Will Abe tinker with Japan's constitution, and allow greater leeway for the country's Self-Defense Forces (SDF) to act abroad? "I'd like to draft a new constitution with my own hands," he told an LDP convention on Sept. 1, when he declared his candidacy for party president. He won't get the chance to do that; but Abe will almost certainly reinterpret the constitution in a way that allows the military to engage in collective self-defense actions with allies, a move Koizumi?no softie on defense?never pulled off, even while he dispatched Japanese forces to Iraq. Such changes are a way to further cement the country's all-important alliance with the U.S., and position Japan against the inevitable rise of China. In Abe's worldview the two countries have very different national values and are competing for resources and influence. Going back to the close relations of the 1980s is no longer realistic. "[Reinterpretation] would make it clear that the balance of power will be between the U.S.-Japan alliance and China," says Hisahiko Okazaki, an arch-conservative and former diplomat who has become a foreign-policy adviser to Abe. "China has to deal with this reality. We have to be prepared for war."

These are the kind of comments that make Abe's critics nervous. "Abe is the epitome of this anti-Asia, anti-China feeling that is strengthening in Japan," says Morita. Under Koizumi, thanks largely to his repeated visits to the Yasukuni Shrine, Japan's relations with China and South Korea are worse than they've been in decades. It's possible that Abe, who visited Yasukuni in the past and has questioned the validity of the Tokyo trials of Japan's wartime leaders, will worsen the damage. "There's a lot of apprehension in Seoul and Beijing about whether Abe will be as hard-line as his reputation," says Peter Beck, Northeast Asia project director for the International Crisis Group.

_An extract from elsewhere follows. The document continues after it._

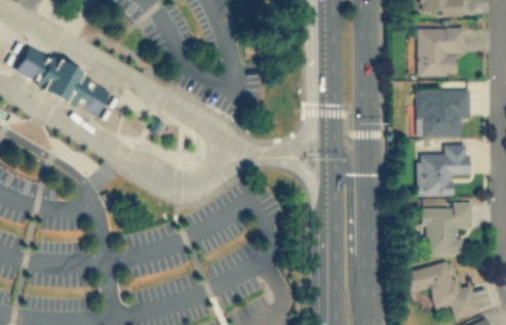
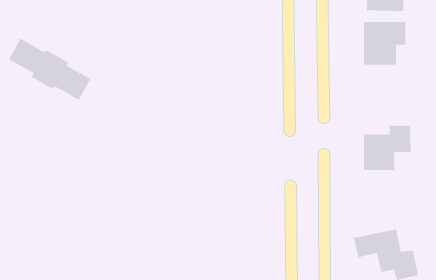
building: [417,89,470,137] -> none
building: [425,202,473,256] -> none

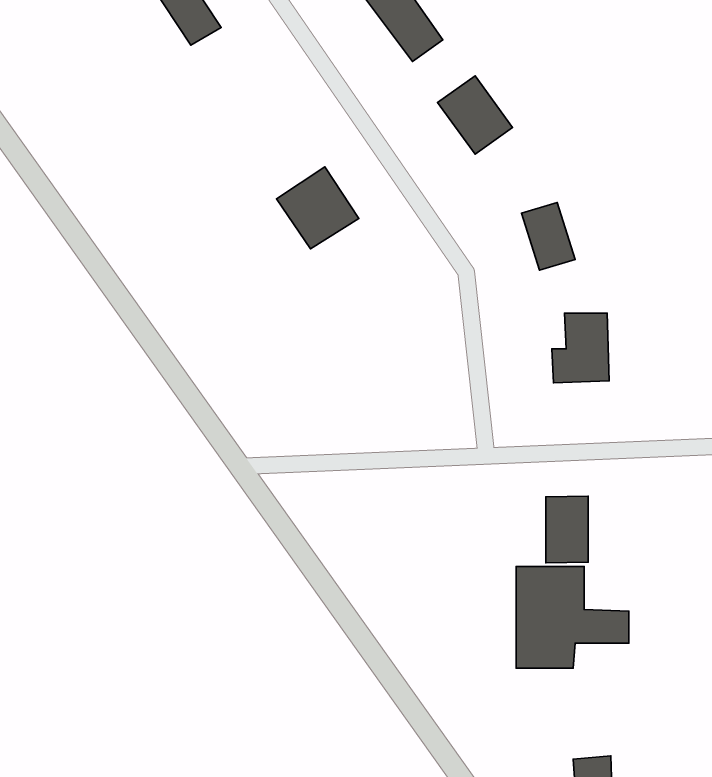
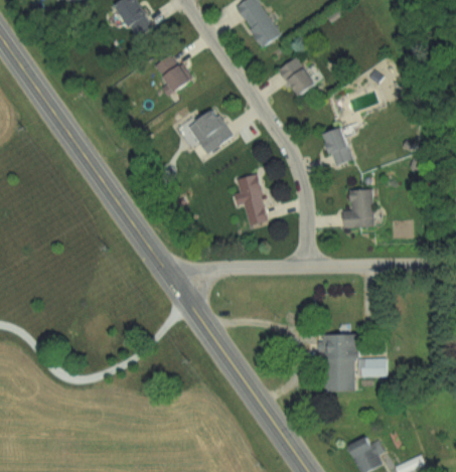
building: none -> [153,53,194,93]
building: none -> [233,173,269,226]
building: [546,496,588,563] -> none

Still, Abe remains such an unknown quantity that others believe he may prove surprisingly pragmatic in his foreign policy. Last week he told reporters that Japan had "caused great sufferings and left scars on the peoples of many countries," and he has made clear his desire to resume high-level meetings with China and South Korea, most likely at the APEC summit in Hanoi this November. Most significantly, he has refused to say whether he'll go to Yasukuni as Prime Minister?unlike Koizumi, who made a campaign pledge to visit the shrine. For their part, the leaders in Beijing and Seoul seem ready to meet Abe halfway. "If Abe is in a strong position domestically, it wouldn't surprise me if he doesn't visit Yasukuni," says Malcolm Cook, an Asia director at the Lowy Institute for International Policy in Sydney. "That gives you more space to push on other, more strategic points." If Abe loses popularity at home, however, he may instinctively fall back on a more abrasive nationalism. "He took a pretty strong stance on the North Korea issue, and he may have learned the wrong lesson from that, to be a populist on foreign policy," says Steven Vogel, an associated professor of political science at the University of California, Berkeley. In today's charged Japanese political atmosphere, that could be dangerous. Few politicians know that better than Koichi Kato, a former secretary-general of the LDP. Once a close ally of Koizumi, Kato had become vocal in his criticism of the Prime Minister's trips to Yasukuni. On Aug. 15, the day Koizumi made his latest visit to the shrine, a right-wing activist allegedly set fire to Kato's family house in the legislator's hometown of Tsuruoka. Kato believes the attack is a symptom of a new "fighting nationalism" that could be easily abused. "It's a time for politicians to be careful about what they say, but Abe is not careful at all," Kato told TIME. "It's easy for politicians to use nationalism to gain popularity. But it will come back to haunt them."